*SET TASKS:*
1/ In the Siemens and IBM article, condense the paragraph beginning "The joint team is continuously extending" into a short bulleted list that keeps its main facts.
2/ Quote the stretch of the Siemens and IBM article from "The joint team" through "manufacturing and operations.".

*DOCUMENT SECTION:*
*****
Siemens and IBM: The future of systems engineering and asset lifecycle management powered by GenAI

Enjoy greater accessibility to important product information and address the challenges of designing next-gen products.

Written by: Dale Tutt, vice president, Industry Strategy, Siemens and Andreas Kühmichel, global head of Technology Industrial Sector, IBM

(Image: Siemens.)

To keep up with rising product complexity, engineers need more powerful systems engineering tools that offer enhanced modeling capabilities and leverage the power of generative AI. Siemens and IBM announced last year that we are collaborating to accelerate sustainable product development and operations. Since then, the two companies have partnered to provide standard systems engineering solutions through the integration of IBM Engineering Systems Design Rhapsody with Siemens Teamcenter, Polarion and Capital. By working together, we have updated the interface of our systems engineering tools and developed prescriptive templates for engineers to seamlessly adopt the solutions. Siemens and IBM are now collaborating to augment the product development and operation optimization capabilities enabling engineers to build with IBM’s AI and data platform, IBM watsonx. This helps provide access to relevant information and tools throughout the engineering process.

The joint team is continuously extending and innovating the solutions using a digital thread approach, providing leading-edge digital tools that enable organizations to create, maintain and capitalize on digital threads. These digital threads seamlessly connect data sources across the product and service lifecycle. As a result, organizations enjoy greater accessibility to important product information and can address the challenges associated with designing next-generation products based on actual data from manufacturing and operations.


Digital threads connect every aspect of the product lifecycle

Digital threads are the essential link to a product’s mechanical, electrical, electronics and software design. This includes manufacturing and other downstream operations, such as maintenance, service and end-of-life management. Digital threads are becoming the essential and mandatory technology to cope with regulatory compliance and maintenance requirements and are implemented and defined during product design. Product-related information can flow seamlessly between cross-functional teams, breaking down data silos and communication barriers that impede collaboration and put product quality at risk. Engineers and other stakeholders work from a single source of truth to coordinate work more efficiently without worrying that information is lost or outdated. As a result, stakeholders can make well-informed decisions throughout the product development process.
*****
*GIVEN INFORMATION:*
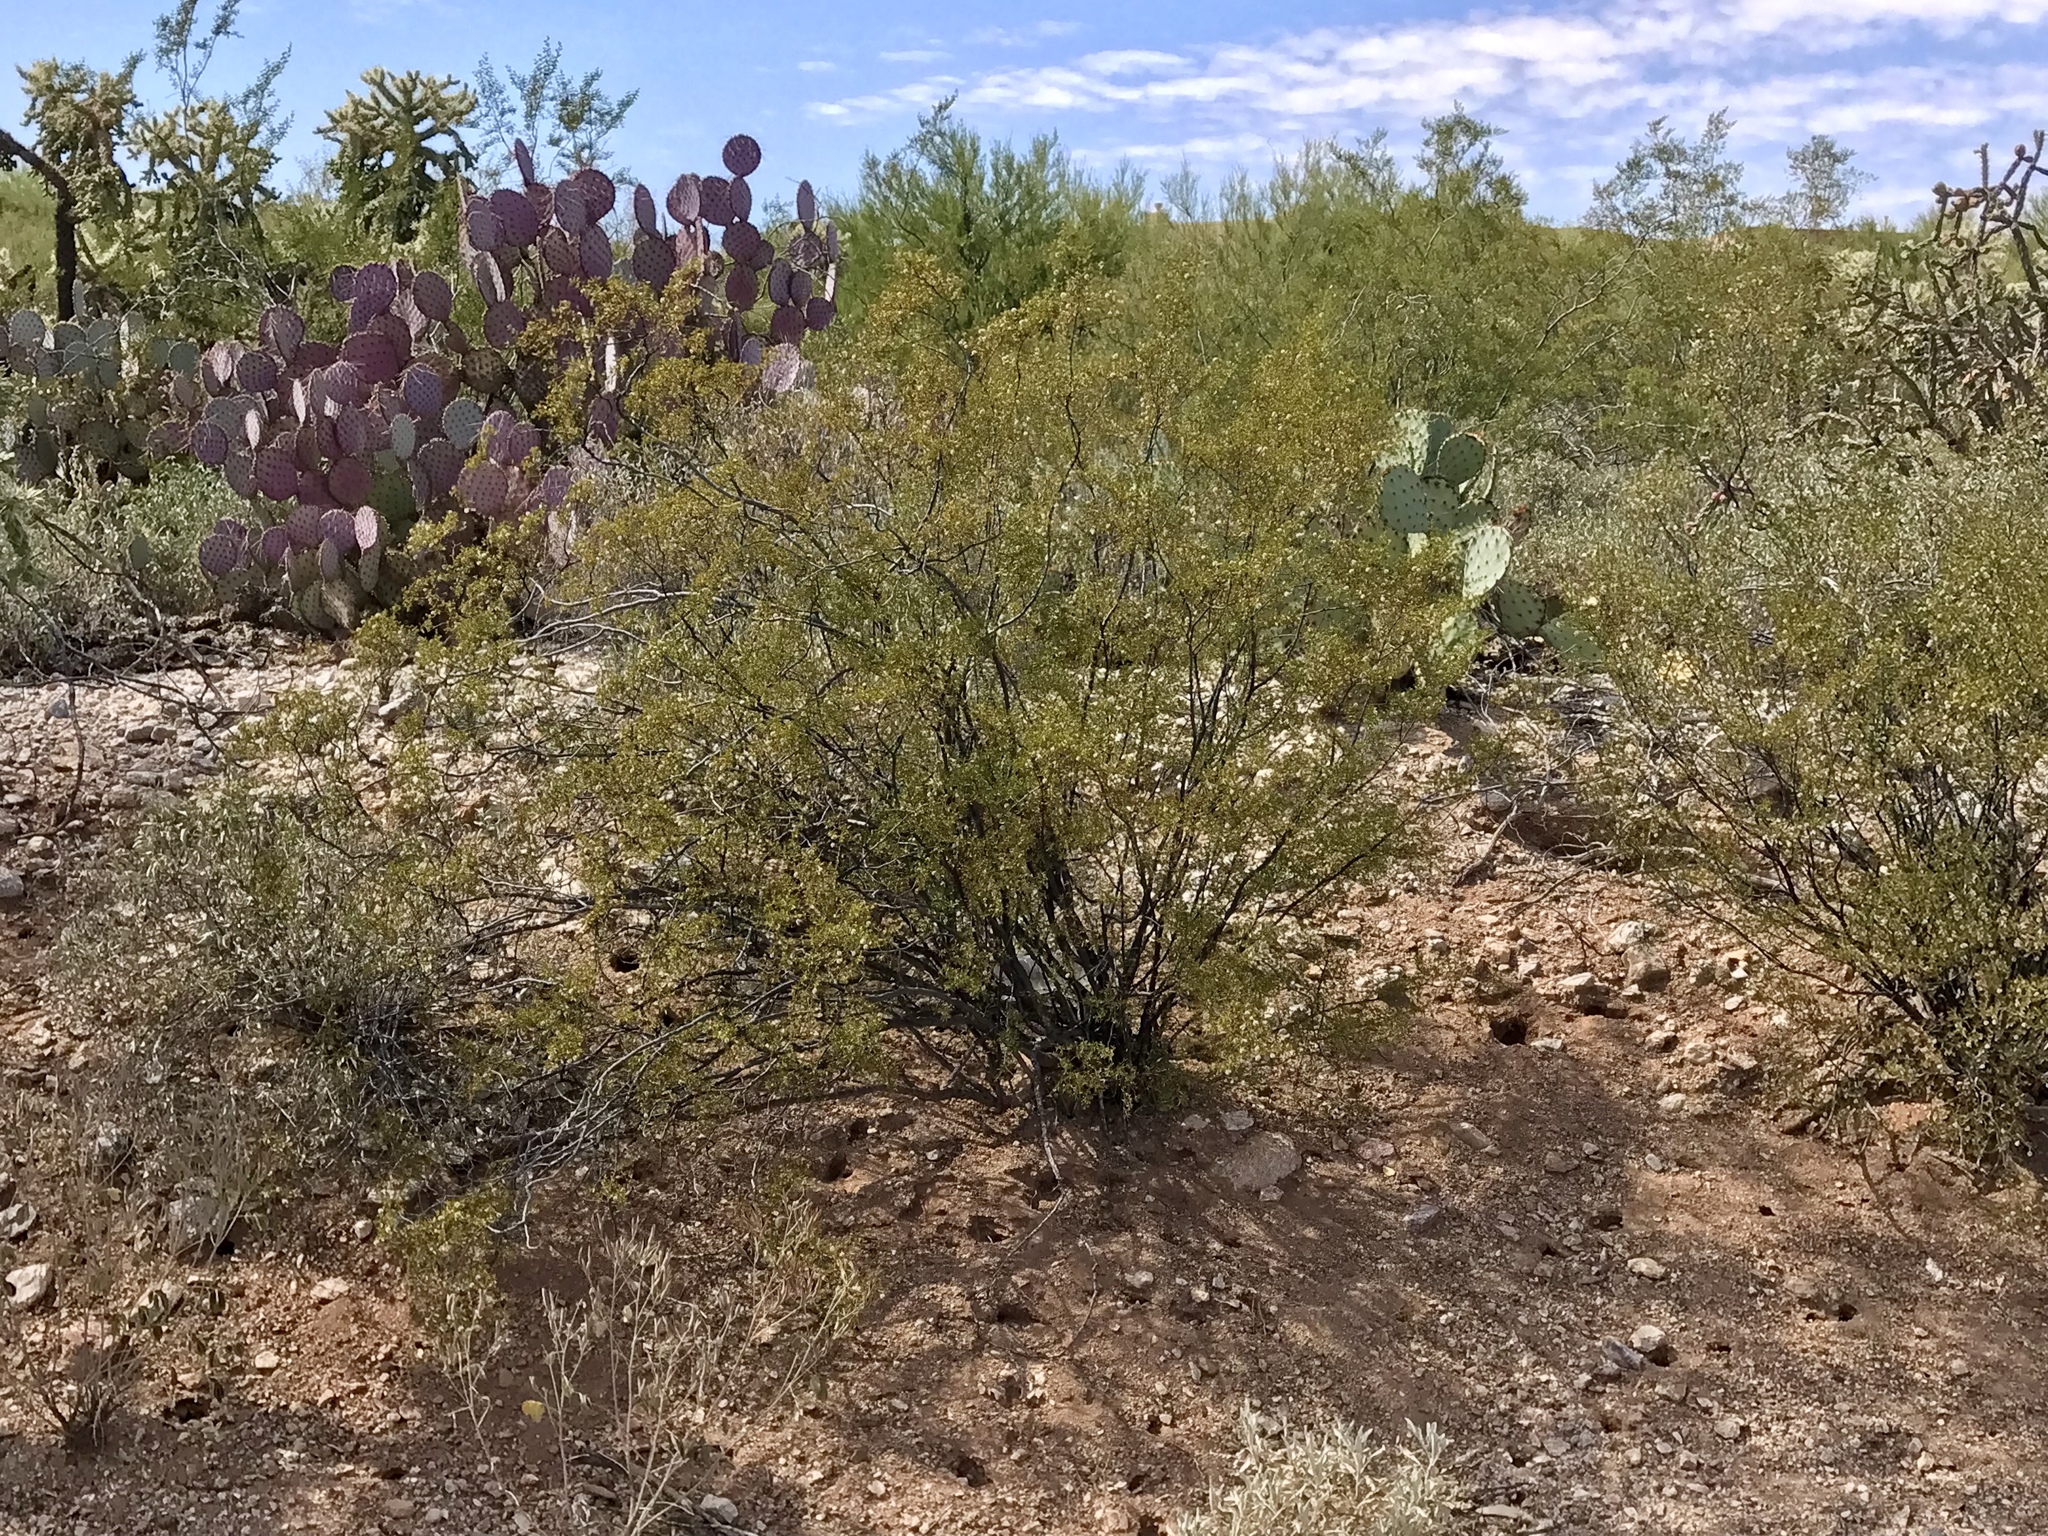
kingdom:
*****
*ANSWERS TO THE TASKS:*
1/
- The joint team keeps extending and innovating the solutions with a digital thread approach.
- Its digital tools let organizations create, maintain and capitalize on digital threads.
- Digital threads connect data sources across the product and service lifecycle.
- Organizations gain greater access to important product information.
- They can address the challenges of designing next-generation products using actual data from manufacturing and operations.

2/
The joint team is continuously extending and innovating the solutions using a digital thread approach, providing leading-edge digital tools that enable organizations to create, maintain and capitalize on digital threads. These digital threads seamlessly connect data sources across the product and service lifecycle. As a result, organizations enjoy greater accessibility to important product information and can address the challenges associated with designing next-generation products based on actual data from manufacturing and operations.